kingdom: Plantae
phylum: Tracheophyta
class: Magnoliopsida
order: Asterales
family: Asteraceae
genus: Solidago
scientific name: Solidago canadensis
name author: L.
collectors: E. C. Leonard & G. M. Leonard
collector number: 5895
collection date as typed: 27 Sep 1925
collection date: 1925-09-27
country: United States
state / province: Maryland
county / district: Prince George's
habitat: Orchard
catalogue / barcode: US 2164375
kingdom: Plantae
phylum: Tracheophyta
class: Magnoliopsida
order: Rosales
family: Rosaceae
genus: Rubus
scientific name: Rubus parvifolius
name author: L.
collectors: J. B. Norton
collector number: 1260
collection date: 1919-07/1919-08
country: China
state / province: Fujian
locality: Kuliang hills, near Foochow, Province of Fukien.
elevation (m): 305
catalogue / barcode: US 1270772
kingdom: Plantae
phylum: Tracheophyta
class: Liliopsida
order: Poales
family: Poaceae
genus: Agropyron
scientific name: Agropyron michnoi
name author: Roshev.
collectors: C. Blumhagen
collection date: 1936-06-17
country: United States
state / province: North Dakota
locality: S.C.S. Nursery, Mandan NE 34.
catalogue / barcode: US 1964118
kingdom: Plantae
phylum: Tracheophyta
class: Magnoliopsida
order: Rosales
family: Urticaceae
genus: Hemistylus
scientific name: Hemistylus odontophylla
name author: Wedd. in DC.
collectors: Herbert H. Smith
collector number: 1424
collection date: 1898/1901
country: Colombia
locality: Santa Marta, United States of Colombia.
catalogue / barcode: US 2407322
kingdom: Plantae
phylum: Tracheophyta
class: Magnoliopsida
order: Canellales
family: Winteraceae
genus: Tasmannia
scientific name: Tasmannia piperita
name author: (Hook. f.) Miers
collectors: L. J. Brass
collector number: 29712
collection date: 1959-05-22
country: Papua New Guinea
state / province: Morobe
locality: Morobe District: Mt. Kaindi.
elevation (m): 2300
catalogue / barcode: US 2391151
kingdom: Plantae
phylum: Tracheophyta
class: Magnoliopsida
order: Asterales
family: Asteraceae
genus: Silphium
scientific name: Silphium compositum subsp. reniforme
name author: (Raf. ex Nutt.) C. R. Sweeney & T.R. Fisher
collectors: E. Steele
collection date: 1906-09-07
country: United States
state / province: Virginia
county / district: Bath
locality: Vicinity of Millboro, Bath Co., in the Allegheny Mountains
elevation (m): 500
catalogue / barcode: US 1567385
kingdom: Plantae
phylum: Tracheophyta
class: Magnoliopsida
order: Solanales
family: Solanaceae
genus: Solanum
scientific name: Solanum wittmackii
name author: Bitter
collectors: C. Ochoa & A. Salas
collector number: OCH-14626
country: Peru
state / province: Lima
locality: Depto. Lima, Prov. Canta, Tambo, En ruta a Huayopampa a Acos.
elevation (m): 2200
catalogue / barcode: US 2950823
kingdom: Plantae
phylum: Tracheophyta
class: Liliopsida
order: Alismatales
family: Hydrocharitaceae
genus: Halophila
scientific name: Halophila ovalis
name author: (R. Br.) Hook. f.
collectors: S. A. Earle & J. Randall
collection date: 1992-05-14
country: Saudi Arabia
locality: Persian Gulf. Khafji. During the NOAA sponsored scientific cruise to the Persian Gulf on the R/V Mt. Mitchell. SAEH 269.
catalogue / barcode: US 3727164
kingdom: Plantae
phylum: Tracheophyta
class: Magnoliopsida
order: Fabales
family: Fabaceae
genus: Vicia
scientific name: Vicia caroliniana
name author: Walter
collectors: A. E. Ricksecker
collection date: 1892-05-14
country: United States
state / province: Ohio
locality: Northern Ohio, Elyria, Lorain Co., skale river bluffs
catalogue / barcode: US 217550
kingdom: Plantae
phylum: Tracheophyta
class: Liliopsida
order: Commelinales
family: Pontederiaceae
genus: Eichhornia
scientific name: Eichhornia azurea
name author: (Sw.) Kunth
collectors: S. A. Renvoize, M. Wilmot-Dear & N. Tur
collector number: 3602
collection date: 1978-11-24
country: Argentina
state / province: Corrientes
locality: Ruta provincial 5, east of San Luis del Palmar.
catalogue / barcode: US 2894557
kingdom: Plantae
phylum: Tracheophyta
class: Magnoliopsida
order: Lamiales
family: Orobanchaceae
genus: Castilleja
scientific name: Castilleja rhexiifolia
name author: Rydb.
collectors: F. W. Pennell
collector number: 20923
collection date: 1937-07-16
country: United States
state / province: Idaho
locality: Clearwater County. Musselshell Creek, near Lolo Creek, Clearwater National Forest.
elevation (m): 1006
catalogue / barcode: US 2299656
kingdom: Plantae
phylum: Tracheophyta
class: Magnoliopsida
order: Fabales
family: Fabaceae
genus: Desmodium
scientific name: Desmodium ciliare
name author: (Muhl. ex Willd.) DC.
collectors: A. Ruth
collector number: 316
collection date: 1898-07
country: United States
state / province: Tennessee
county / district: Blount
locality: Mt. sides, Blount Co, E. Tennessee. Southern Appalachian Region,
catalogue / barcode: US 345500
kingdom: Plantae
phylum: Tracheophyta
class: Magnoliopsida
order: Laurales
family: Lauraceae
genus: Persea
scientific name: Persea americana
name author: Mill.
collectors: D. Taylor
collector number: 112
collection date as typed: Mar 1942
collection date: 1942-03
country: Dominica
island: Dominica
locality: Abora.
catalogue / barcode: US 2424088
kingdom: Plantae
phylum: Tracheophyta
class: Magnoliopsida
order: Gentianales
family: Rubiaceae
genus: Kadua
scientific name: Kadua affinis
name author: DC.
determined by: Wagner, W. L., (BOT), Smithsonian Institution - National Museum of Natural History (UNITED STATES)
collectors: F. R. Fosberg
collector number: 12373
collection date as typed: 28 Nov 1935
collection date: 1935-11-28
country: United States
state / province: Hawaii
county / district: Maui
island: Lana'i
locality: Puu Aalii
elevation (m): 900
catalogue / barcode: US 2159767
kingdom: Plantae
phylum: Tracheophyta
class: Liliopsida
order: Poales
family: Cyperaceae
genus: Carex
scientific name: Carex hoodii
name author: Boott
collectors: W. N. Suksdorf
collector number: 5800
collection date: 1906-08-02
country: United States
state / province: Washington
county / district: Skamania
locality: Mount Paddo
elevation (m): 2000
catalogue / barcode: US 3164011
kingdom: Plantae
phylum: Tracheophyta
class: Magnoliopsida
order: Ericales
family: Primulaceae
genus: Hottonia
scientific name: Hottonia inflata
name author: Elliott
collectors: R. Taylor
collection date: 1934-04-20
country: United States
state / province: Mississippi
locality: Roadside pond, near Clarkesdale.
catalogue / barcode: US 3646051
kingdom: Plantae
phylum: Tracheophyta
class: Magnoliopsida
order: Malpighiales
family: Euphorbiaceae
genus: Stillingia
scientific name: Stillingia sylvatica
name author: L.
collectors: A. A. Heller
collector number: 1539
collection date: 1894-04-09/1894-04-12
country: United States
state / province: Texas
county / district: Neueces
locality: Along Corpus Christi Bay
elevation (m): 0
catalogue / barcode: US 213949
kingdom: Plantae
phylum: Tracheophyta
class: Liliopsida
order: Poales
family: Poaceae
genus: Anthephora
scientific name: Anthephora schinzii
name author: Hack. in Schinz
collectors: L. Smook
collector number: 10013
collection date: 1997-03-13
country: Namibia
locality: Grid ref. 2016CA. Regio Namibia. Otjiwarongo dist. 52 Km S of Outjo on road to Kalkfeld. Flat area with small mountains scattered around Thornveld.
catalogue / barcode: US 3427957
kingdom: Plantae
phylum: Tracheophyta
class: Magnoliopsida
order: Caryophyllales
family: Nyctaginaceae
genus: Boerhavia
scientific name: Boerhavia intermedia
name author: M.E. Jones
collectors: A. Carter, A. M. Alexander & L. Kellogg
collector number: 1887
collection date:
------------------------------------
Reproduce every line of the records above without altering any character, from the first record to the last.

kingdom: Plantae
phylum: Tracheophyta
class: Magnoliopsida
order: Asterales
family: Asteraceae
genus: Solidago
scientific name: Solidago canadensis
name author: L.
collectors: E. C. Leonard & G. M. Leonard
collector number: 5895
collection date as typed: 27 Sep 1925
collection date: 1925-09-27
country: United States
state / province: Maryland
county / district: Prince George's
habitat: Orchard
catalogue / barcode: US 2164375
kingdom: Plantae
phylum: Tracheophyta
class: Magnoliopsida
order: Rosales
family: Rosaceae
genus: Rubus
scientific name: Rubus parvifolius
name author: L.
collectors: J. B. Norton
collector number: 1260
collection date: 1919-07/1919-08
country: China
state / province: Fujian
locality: Kuliang hills, near Foochow, Province of Fukien.
elevation (m): 305
catalogue / barcode: US 1270772
kingdom: Plantae
phylum: Tracheophyta
class: Liliopsida
order: Poales
family: Poaceae
genus: Agropyron
scientific name: Agropyron michnoi
name author: Roshev.
collectors: C. Blumhagen
collection date: 1936-06-17
country: United States
state / province: North Dakota
locality: S.C.S. Nursery, Mandan NE 34.
catalogue / barcode: US 1964118
kingdom: Plantae
phylum: Tracheophyta
class: Magnoliopsida
order: Rosales
family: Urticaceae
genus: Hemistylus
scientific name: Hemistylus odontophylla
name author: Wedd. in DC.
collectors: Herbert H. Smith
collector number: 1424
collection date: 1898/1901
country: Colombia
locality: Santa Marta, United States of Colombia.
catalogue / barcode: US 2407322
kingdom: Plantae
phylum: Tracheophyta
class: Magnoliopsida
order: Canellales
family: Winteraceae
genus: Tasmannia
scientific name: Tasmannia piperita
name author: (Hook. f.) Miers
collectors: L. J. Brass
collector number: 29712
collection date: 1959-05-22
country: Papua New Guinea
state / province: Morobe
locality: Morobe District: Mt. Kaindi.
elevation (m): 2300
catalogue / barcode: US 2391151
kingdom: Plantae
phylum: Tracheophyta
class: Magnoliopsida
order: Asterales
family: Asteraceae
genus: Silphium
scientific name: Silphium compositum subsp. reniforme
name author: (Raf. ex Nutt.) C. R. Sweeney & T.R. Fisher
collectors: E. Steele
collection date: 1906-09-07
country: United States
state / province: Virginia
county / district: Bath
locality: Vicinity of Millboro, Bath Co., in the Allegheny Mountains
elevation (m): 500
catalogue / barcode: US 1567385
kingdom: Plantae
phylum: Tracheophyta
class: Magnoliopsida
order: Solanales
family: Solanaceae
genus: Solanum
scientific name: Solanum wittmackii
name author: Bitter
collectors: C. Ochoa & A. Salas
collector number: OCH-14626
country: Peru
state / province: Lima
locality: Depto. Lima, Prov. Canta, Tambo, En ruta a Huayopampa a Acos.
elevation (m): 2200
catalogue / barcode: US 2950823
kingdom: Plantae
phylum: Tracheophyta
class: Liliopsida
order: Alismatales
family: Hydrocharitaceae
genus: Halophila
scientific name: Halophila ovalis
name author: (R. Br.) Hook. f.
collectors: S. A. Earle & J. Randall
collection date: 1992-05-14
country: Saudi Arabia
locality: Persian Gulf. Khafji. During the NOAA sponsored scientific cruise to the Persian Gulf on the R/V Mt. Mitchell. SAEH 269.
catalogue / barcode: US 3727164
kingdom: Plantae
phylum: Tracheophyta
class: Magnoliopsida
order: Fabales
family: Fabaceae
genus: Vicia
scientific name: Vicia caroliniana
name author: Walter
collectors: A. E. Ricksecker
collection date: 1892-05-14
country: United States
state / province: Ohio
locality: Northern Ohio, Elyria, Lorain Co., skale river bluffs
catalogue / barcode: US 217550
kingdom: Plantae
phylum: Tracheophyta
class: Liliopsida
order: Commelinales
family: Pontederiaceae
genus: Eichhornia
scientific name: Eichhornia azurea
name author: (Sw.) Kunth
collectors: S. A. Renvoize, M. Wilmot-Dear & N. Tur
collector number: 3602
collection date: 1978-11-24
country: Argentina
state / province: Corrientes
locality: Ruta provincial 5, east of San Luis del Palmar.
catalogue / barcode: US 2894557
kingdom: Plantae
phylum: Tracheophyta
class: Magnoliopsida
order: Lamiales
family: Orobanchaceae
genus: Castilleja
scientific name: Castilleja rhexiifolia
name author: Rydb.
collectors: F. W. Pennell
collector number: 20923
collection date: 1937-07-16
country: United States
state / province: Idaho
locality: Clearwater County. Musselshell Creek, near Lolo Creek, Clearwater National Forest.
elevation (m): 1006
catalogue / barcode: US 2299656
kingdom: Plantae
phylum: Tracheophyta
class: Magnoliopsida
order: Fabales
family: Fabaceae
genus: Desmodium
scientific name: Desmodium ciliare
name author: (Muhl. ex Willd.) DC.
collectors: A. Ruth
collector number: 316
collection date: 1898-07
country: United States
state / province: Tennessee
county / district: Blount
locality: Mt. sides, Blount Co, E. Tennessee. Southern Appalachian Region,
catalogue / barcode: US 345500
kingdom: Plantae
phylum: Tracheophyta
class: Magnoliopsida
order: Laurales
family: Lauraceae
genus: Persea
scientific name: Persea americana
name author: Mill.
collectors: D. Taylor
collector number: 112
collection date as typed: Mar 1942
collection date: 1942-03
country: Dominica
island: Dominica
locality: Abora.
catalogue / barcode: US 2424088
kingdom: Plantae
phylum: Tracheophyta
class: Magnoliopsida
order: Gentianales
family: Rubiaceae
genus: Kadua
scientific name: Kadua affinis
name author: DC.
determined by: Wagner, W. L., (BOT), Smithsonian Institution - National Museum of Natural History (UNITED STATES)
collectors: F. R. Fosberg
collector number: 12373
collection date as typed: 28 Nov 1935
collection date: 1935-11-28
country: United States
state / province: Hawaii
county / district: Maui
island: Lana'i
locality: Puu Aalii
elevation (m): 900
catalogue / barcode: US 2159767
kingdom: Plantae
phylum: Tracheophyta
class: Liliopsida
order: Poales
family: Cyperaceae
genus: Carex
scientific name: Carex hoodii
name author: Boott
collectors: W. N. Suksdorf
collector number: 5800
collection date: 1906-08-02
country: United States
state / province: Washington
county / district: Skamania
locality: Mount Paddo
elevation (m): 2000
catalogue / barcode: US 3164011
kingdom: Plantae
phylum: Tracheophyta
class: Magnoliopsida
order: Ericales
family: Primulaceae
genus: Hottonia
scientific name: Hottonia inflata
name author: Elliott
collectors: R. Taylor
collection date: 1934-04-20
country: United States
state / province: Mississippi
locality: Roadside pond, near Clarkesdale.
catalogue / barcode: US 3646051
kingdom: Plantae
phylum: Tracheophyta
class: Magnoliopsida
order: Malpighiales
family: Euphorbiaceae
genus: Stillingia
scientific name: Stillingia sylvatica
name author: L.
collectors: A. A. Heller
collector number: 1539
collection date: 1894-04-09/1894-04-12
country: United States
state / province: Texas
county / district: Neueces
locality: Along Corpus Christi Bay
elevation (m): 0
catalogue / barcode: US 213949
kingdom: Plantae
phylum: Tracheophyta
class: Liliopsida
order: Poales
family: Poaceae
genus: Anthephora
scientific name: Anthephora schinzii
name author: Hack. in Schinz
collectors: L. Smook
collector number: 10013
collection date: 1997-03-13
country: Namibia
locality: Grid ref. 2016CA. Regio Namibia. Otjiwarongo dist. 52 Km S of Outjo on road to Kalkfeld. Flat area with small mountains scattered around Thornveld.
catalogue / barcode: US 3427957
kingdom: Plantae
phylum: Tracheophyta
class: Magnoliopsida
order: Caryophyllales
family: Nyctaginaceae
genus: Boerhavia
scientific name: Boerhavia intermedia
name author: M.E. Jones
collectors: A. Carter, A. M. Alexander & L. Kellogg
collector number: 1887
collection date:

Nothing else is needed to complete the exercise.